**EXERCISE BRIEF:**
Provide again, from the entries below, every line from the one containing "index dip: (58, 87)" through the one containing "thumb cmc: (116, 109)", exactly as written, and no other line.

(Limb landmark coordinates)

▬▬▬

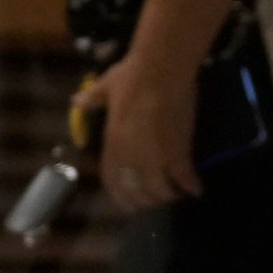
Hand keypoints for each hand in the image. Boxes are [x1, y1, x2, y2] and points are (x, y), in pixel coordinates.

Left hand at [81, 55, 199, 212]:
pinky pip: (183, 176)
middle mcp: (132, 155)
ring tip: (175, 195)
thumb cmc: (132, 75)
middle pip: (137, 190)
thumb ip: (92, 98)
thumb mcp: (106, 87)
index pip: (112, 179)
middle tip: (155, 201)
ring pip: (160, 189)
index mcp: (113, 142)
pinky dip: (190, 185)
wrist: (161, 68)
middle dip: (146, 200)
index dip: (120, 195)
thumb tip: (76, 100)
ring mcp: (155, 155)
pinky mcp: (178, 150)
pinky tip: (196, 190)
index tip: (128, 203)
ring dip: (167, 195)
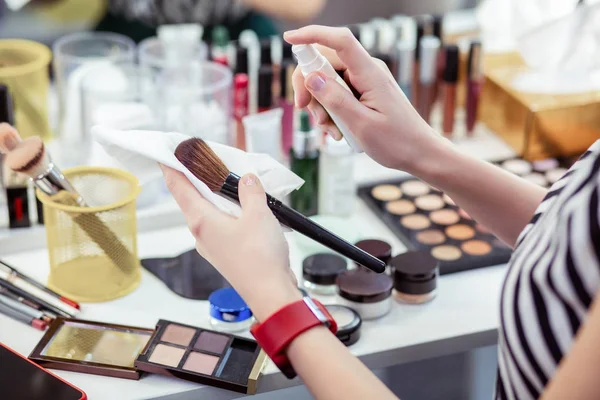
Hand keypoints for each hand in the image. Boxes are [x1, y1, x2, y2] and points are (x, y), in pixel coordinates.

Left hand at [160, 166, 300, 320]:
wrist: (270, 293)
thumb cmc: (259, 257)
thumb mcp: (258, 214)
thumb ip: (250, 192)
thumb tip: (247, 179)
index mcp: (201, 220)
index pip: (178, 187)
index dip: (171, 167)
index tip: (167, 153)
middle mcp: (202, 233)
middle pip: (193, 198)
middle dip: (197, 178)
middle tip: (204, 159)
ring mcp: (213, 245)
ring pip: (209, 212)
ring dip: (217, 196)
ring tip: (230, 180)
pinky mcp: (226, 253)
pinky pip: (222, 225)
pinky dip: (229, 211)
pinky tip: (246, 207)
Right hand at [284, 25, 444, 172]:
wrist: (420, 153)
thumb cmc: (397, 142)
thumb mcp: (361, 124)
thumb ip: (335, 99)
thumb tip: (311, 77)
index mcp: (370, 73)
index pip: (339, 41)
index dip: (312, 35)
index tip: (288, 38)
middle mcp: (367, 71)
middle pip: (325, 63)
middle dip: (309, 87)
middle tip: (308, 113)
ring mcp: (366, 81)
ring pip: (328, 81)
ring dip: (321, 105)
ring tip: (331, 131)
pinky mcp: (364, 93)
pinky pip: (338, 93)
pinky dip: (331, 111)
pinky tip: (338, 131)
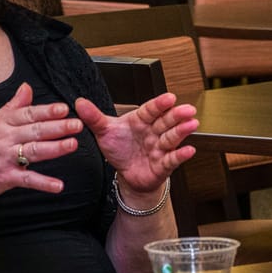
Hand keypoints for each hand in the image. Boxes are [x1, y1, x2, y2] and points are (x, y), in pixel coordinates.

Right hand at [0, 83, 83, 202]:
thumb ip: (11, 107)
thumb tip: (27, 88)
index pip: (27, 114)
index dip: (46, 111)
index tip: (64, 108)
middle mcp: (3, 139)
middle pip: (34, 131)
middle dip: (58, 127)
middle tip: (77, 124)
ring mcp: (4, 158)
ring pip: (33, 151)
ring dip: (55, 149)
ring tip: (73, 145)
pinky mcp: (4, 177)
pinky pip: (27, 179)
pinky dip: (43, 183)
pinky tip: (58, 185)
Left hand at [75, 92, 197, 197]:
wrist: (127, 174)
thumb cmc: (120, 149)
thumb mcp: (104, 132)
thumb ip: (94, 118)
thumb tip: (79, 103)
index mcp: (140, 121)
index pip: (150, 110)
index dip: (159, 104)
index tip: (169, 98)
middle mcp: (153, 132)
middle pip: (166, 122)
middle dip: (177, 115)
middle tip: (187, 109)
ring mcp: (159, 148)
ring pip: (172, 138)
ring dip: (182, 131)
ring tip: (191, 124)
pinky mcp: (163, 165)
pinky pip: (172, 159)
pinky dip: (181, 156)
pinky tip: (188, 150)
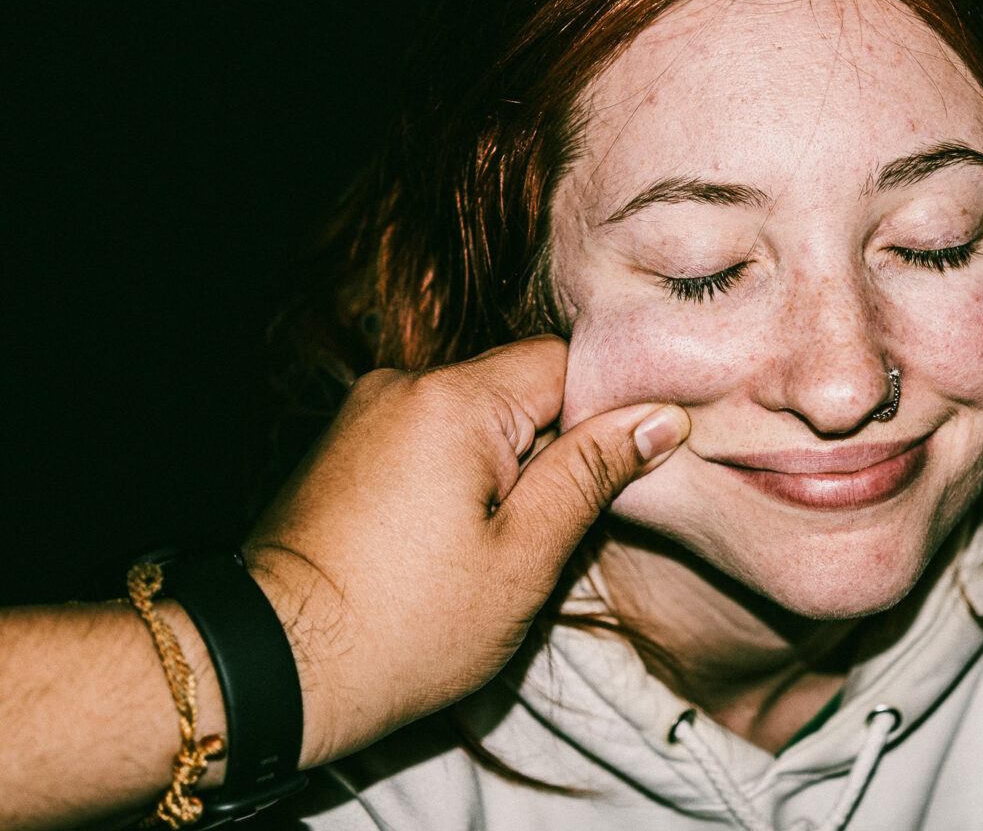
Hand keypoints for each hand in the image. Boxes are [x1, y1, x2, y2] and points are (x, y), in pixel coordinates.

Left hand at [241, 335, 687, 765]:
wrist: (269, 672)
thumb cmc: (407, 627)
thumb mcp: (524, 557)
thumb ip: (592, 473)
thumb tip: (662, 417)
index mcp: (453, 399)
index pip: (563, 362)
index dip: (603, 413)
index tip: (618, 476)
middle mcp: (402, 384)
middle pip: (515, 388)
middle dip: (547, 449)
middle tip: (551, 530)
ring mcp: (363, 413)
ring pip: (472, 418)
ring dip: (500, 468)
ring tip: (493, 546)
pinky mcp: (341, 448)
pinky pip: (426, 439)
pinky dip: (453, 477)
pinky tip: (446, 542)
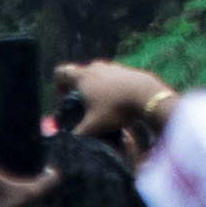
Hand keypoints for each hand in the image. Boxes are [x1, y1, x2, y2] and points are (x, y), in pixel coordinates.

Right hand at [54, 60, 172, 146]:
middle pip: (79, 74)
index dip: (58, 87)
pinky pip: (112, 77)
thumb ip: (78, 133)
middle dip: (78, 90)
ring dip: (95, 88)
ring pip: (97, 75)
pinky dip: (111, 87)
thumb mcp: (93, 126)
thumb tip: (69, 139)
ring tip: (102, 106)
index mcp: (83, 77)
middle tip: (83, 107)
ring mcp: (113, 66)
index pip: (60, 73)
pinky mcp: (127, 70)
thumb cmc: (116, 109)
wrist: (148, 95)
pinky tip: (118, 102)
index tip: (65, 101)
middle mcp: (96, 67)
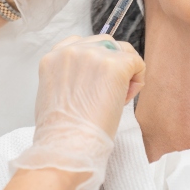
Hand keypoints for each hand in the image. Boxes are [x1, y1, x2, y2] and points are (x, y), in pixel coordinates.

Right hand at [10, 35, 145, 189]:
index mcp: (53, 57)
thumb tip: (87, 77)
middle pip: (105, 43)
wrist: (67, 145)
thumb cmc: (60, 131)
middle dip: (112, 64)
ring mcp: (93, 54)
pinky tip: (124, 99)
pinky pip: (138, 63)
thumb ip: (66, 76)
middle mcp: (71, 50)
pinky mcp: (115, 65)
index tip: (96, 80)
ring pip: (123, 51)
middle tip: (108, 93)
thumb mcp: (51, 94)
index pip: (81, 43)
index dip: (95, 61)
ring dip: (126, 72)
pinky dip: (137, 80)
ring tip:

▬▬▬

**EXERCISE ANSWER:**
index dip: (58, 87)
pinky pip: (112, 77)
thumb ip: (78, 133)
middle dip: (78, 90)
ring dip: (95, 88)
ring pip: (97, 75)
pinky dip: (111, 87)
thumb mcp: (93, 126)
thumb tip: (69, 139)
ring tip: (102, 106)
index mcp: (83, 77)
middle tip: (83, 107)
ring mcp: (113, 66)
index pip: (60, 73)
pinky mcp: (127, 70)
thumb cmc: (116, 109)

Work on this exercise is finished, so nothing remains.